Evans moves well when in the open field, which helps him to get free on wheel or intermediate routes. He does not tip his hand when moving into his route, which allows him to separate from hesitant linebackers at the second level.

He also knows how to stay low and runs with a good pad level and steady base — being able to squeeze through holes or evade technically sloppy tackle attempts. Even though his production fell off a cliff later during his career at Michigan, he has put up some solid numbers in 2016 and 2017 while showing his skills as a multi-dimensional player capable of helping in the running and passing games.

Weaknesses: Evans has an adequate athletic foundation but with the exception of his vertical and broad jump numbers does not necessarily stand out among his peers. He can function at the NFL level, but will likely not offer much as an early-down back or bell-cow runner while his limited opportunities after a solid start in Ann Arbor raises some questions: he took a statistical step back in 2018, sat out 2019 due to academic reasons, and in 2020 touched the football only 25 combined times for 160 scrimmage yards.

Evans also is on the older side for a rookie, already turning 24 in October. There is a chance he already hit his ceiling and will be nothing special at the next level despite his positional versatility and upside in the passing game. On top of it all, he will have to work on his ball security at the next level: while he brings some well-sized mitts to the table, he fumbled the ball four times on 369 career touches.

Why the Patriots? As NESN’s Doug Kyed found out, in terms of measurements there is no running back in this year’s draft class that fits what New England is looking for quite like Evans. Even beyond his athletic skillset and size he might be a player the Patriots are keeping a close eye on: he can contribute in the passing game and as such is a candidate to be groomed behind James White to possibly take over after the 2021 season.

Why not the Patriots? The Patriots already have a well-established receiving back on their roster in James White, and also employ J.J. Taylor as a potential change-of-pace option behind him. With Taylor having his moments during his 2020 rookie season, New England might not be willing to roll the dice on another developmental back on the third day of the draft.

What would be his role in New England in 2021? With James White recently re-signed to a one-year contract, the top three positions on New England’s running back depth chart all appear to be set in stone. While things can always change due to injury or possible other transactions — Sony Michel might be a trade candidate — Evans would serve primarily as an emergency option. Taking a redshirt year is nothing new for Patriots backs: both White and Damien Harris did just that upon their arrival. Evans would probably take the same route.

What would be his role in New England beyond 2021? With both Sony Michel and James White headed for unrestricted free agency next year, Evans would be a prime candidate to take on a bigger role within the Patriots’ offense. Realistically, he would help the team replace White’s contributions in the passing game — thus ideally serving as the next third-down and up-tempo back.

Does he have positional versatility? As far as running backs are concerned Evans is certainly no one-dimensional player.
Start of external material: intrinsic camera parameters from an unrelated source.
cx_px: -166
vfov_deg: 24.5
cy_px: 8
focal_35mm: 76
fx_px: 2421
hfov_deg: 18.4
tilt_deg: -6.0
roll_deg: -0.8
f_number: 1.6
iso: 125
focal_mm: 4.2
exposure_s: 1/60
He can contribute as a ball carrier and a receiver, even though his touches have been limited at Michigan. His abilities in the passing game, however, are primarily why he might hear his name called in the draft: he is better suited to fill a third-down role than to become an early-down back like Damien Harris or Sony Michel, even though he has shown he can very well succeed as a runner.

What is his special teams value? With the exception of Rex Burkhead, the Patriots shied away from extensively using their running backs in the kicking game last year. That does not mean Evans will have no value in the game’s third phase, though. He could possibly replace Burkhead’s contributions on kickoff and punt return units as well as the punt coverage squad. As a side-note, he served as special teams coordinator at Huron High School during his 2019 season away from the Wolverines.
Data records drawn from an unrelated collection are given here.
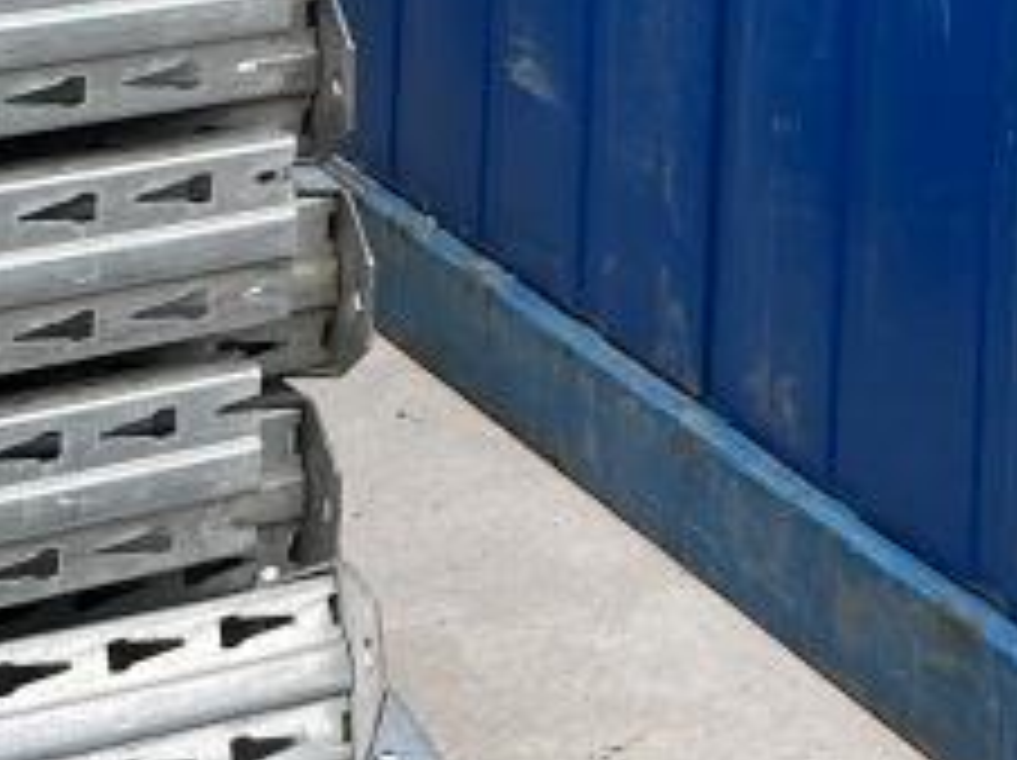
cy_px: -841
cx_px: 1706
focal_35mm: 118
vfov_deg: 11.2
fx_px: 3463
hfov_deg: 15.0
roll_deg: -1.6
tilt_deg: +0.0
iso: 50
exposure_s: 1/550
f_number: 1.6
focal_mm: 5.1
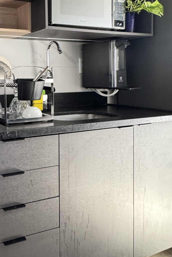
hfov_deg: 32.9
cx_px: -11
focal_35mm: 36
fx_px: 258
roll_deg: +0.8
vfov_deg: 52.1
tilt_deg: -0.9
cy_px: 84
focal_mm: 2.22
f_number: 2.2
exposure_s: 1/63
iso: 320
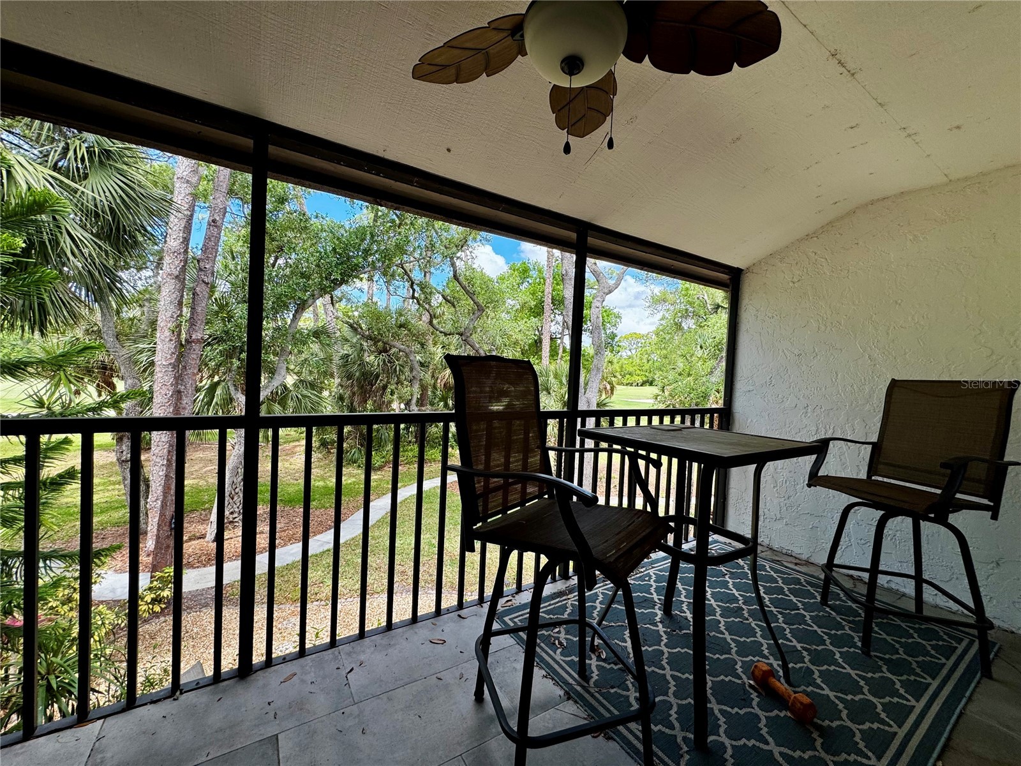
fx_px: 413
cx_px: 510
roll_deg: -3.2
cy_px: 383
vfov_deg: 85.7
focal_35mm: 14
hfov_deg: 102.1
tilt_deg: -2.5
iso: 40
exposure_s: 1/301
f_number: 2.2
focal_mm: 2.22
Which current Patriots will he have to beat out? While only Damien Harris and James White can be considered locks to make New England’s roster next year, Evans would not compete against early-down back Sony Michel. Instead, his competition for a roster spot would come in the form of Brandon Bolden and especially J.J. Taylor: the battle between the youngsters would be an intriguing one to watch over the summer.

Verdict: The Patriots like to plan a year ahead when it comes to their draft picks, and picking Evans would allow them to do just that. While he was somewhat lost within Michigan’s offensive backfield rotation in 2020, he could become a solid role player for New England further down the line — and possibly a James White replacement at one point.